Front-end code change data
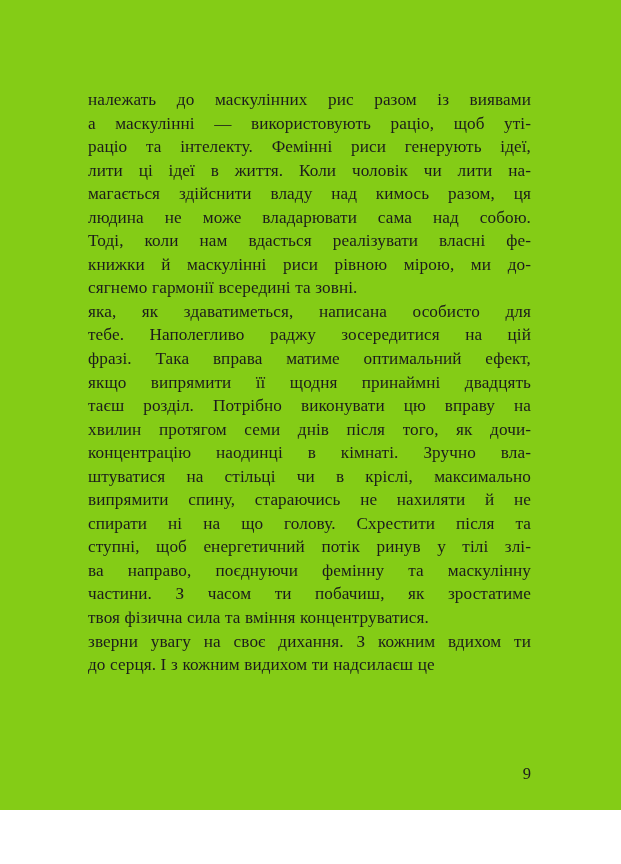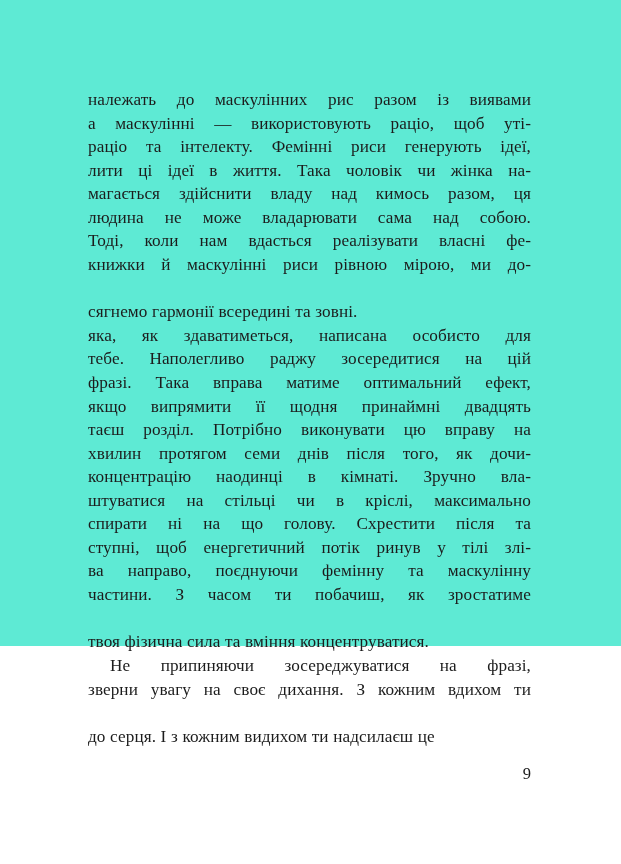--- a/index.html
+++ b/index.html
@@ -16,22 +16,22 @@
     font-family: "Liberation Serif", "DejaVu Serif", serif;
     color: #1a1a1a;
     -webkit-font-smoothing: antialiased;
   }
 
   .page {
     position: absolute;
     left: 0;
     top: 0;
     width: 621px;
-    height: 646px;
-    background: #5eead4;
+    height: 810px;
+    background: #84cc16;
   }
 
   .text-block {
     position: absolute;
     left: 88px;
     top: 88px;
     width: 443px;
   }
 
   .para {
@@ -48,21 +48,20 @@
   
   .line {
     display: block;
     text-align: justify;
     text-align-last: justify;
     height: 23.55px;
     white-space: nowrap;
   }
   .line.last {
     text-align-last: left;
-    margin-top: 24px;
   }
   .line.indent {
     text-indent: 22px;
   }
 
   
   .line {
     white-space: normal;
   }
 
@@ -81,46 +80,46 @@
 <body>
 
 <div class="page">
 
   <div class="text-block">
 
     <div class="para">
       <span class="line">належать до маскулінних рис разом із виявами</span>
       <span class="line">а маскулінні — використовують раціо, щоб уті-</span>
       <span class="line">раціо та інтелекту. Фемінні риси генерують ідеї,</span>
-      <span class="line">лити ці ідеї в життя. Така чоловік чи жінка на-</span>
+      <span class="line">лити ці ідеї в життя. Коли чоловік чи лити на-</span>
       <span class="line">магається здійснити владу над кимось разом, ця</span>
       <span class="line">людина не може владарювати сама над собою.</span>
       <span class="line">Тоді, коли нам вдасться реалізувати власні фе-</span>
       <span class="line">книжки й маскулінні риси рівною мірою, ми до-</span>
       <span class="line last">сягнемо гармонії всередині та зовні.</span>
     </div>
 
     <div class="para">
       <span class="line">яка, як здаватиметься, написана особисто для</span>
       <span class="line">тебе. Наполегливо раджу зосередитися на цій</span>
       <span class="line">фразі. Така вправа матиме оптимальний ефект,</span>
       <span class="line">якщо випрямити її щодня принаймні двадцять</span>
       <span class="line">таєш розділ. Потрібно виконувати цю вправу на</span>
       <span class="line">хвилин протягом семи днів після того, як дочи-</span>
       <span class="line">концентрацію наодинці в кімнаті. Зручно вла-</span>
       <span class="line">штуватися на стільці чи в кріслі, максимально</span>
+      <span class="line">випрямити спину, стараючись не нахиляти й не</span>
       <span class="line">спирати ні на що голову. Схрестити після та</span>
       <span class="line">ступні, щоб енергетичний потік ринув у тілі злі-</span>
       <span class="line">ва направо, поєднуючи фемінну та маскулінну</span>
       <span class="line">частини. З часом ти побачиш, як зростатиме</span>
       <span class="line last">твоя фізична сила та вміння концентруватися.</span>
     </div>
 
     <div class="para">
-      <span class="line indent">Не припиняючи зосереджуватися на фразі,</span>
       <span class="line">зверни увагу на своє дихання. З кожним вдихом ти</span>
       <span class="line last">до серця. І з кожним видихом ти надсилаєш це</span>
     </div>
 
   </div>
 
   <div class="page-number">9</div>
 
 </div>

● **WORK TO COMPLETE**:
Output the lines, exactly: the first line of the entries above, every line after it, and the line with "разом із виявами</span>" as the last. No pictures.

● **RESPONSE**:
--- a/index.html
+++ b/index.html
@@ -16,22 +16,22 @@
     font-family: "Liberation Serif", "DejaVu Serif", serif;
     color: #1a1a1a;
     -webkit-font-smoothing: antialiased;
   }
 
   .page {
     position: absolute;
     left: 0;
     top: 0;
     width: 621px;
-    height: 646px;
-    background: #5eead4;
+    height: 810px;
+    background: #84cc16;
   }
 
   .text-block {
     position: absolute;
     left: 88px;
     top: 88px;
     width: 443px;
   }
 
   .para {
@@ -48,21 +48,20 @@
   
   .line {
     display: block;
     text-align: justify;
     text-align-last: justify;
     height: 23.55px;
     white-space: nowrap;
   }
   .line.last {
     text-align-last: left;
-    margin-top: 24px;
   }
   .line.indent {
     text-indent: 22px;
   }
 
   
   .line {
     white-space: normal;
   }
 
@@ -81,46 +80,46 @@
 <body>
 
 <div class="page">
 
   <div class="text-block">
 
     <div class="para">
       <span class="line">належать до маскулінних рис разом із виявами</span>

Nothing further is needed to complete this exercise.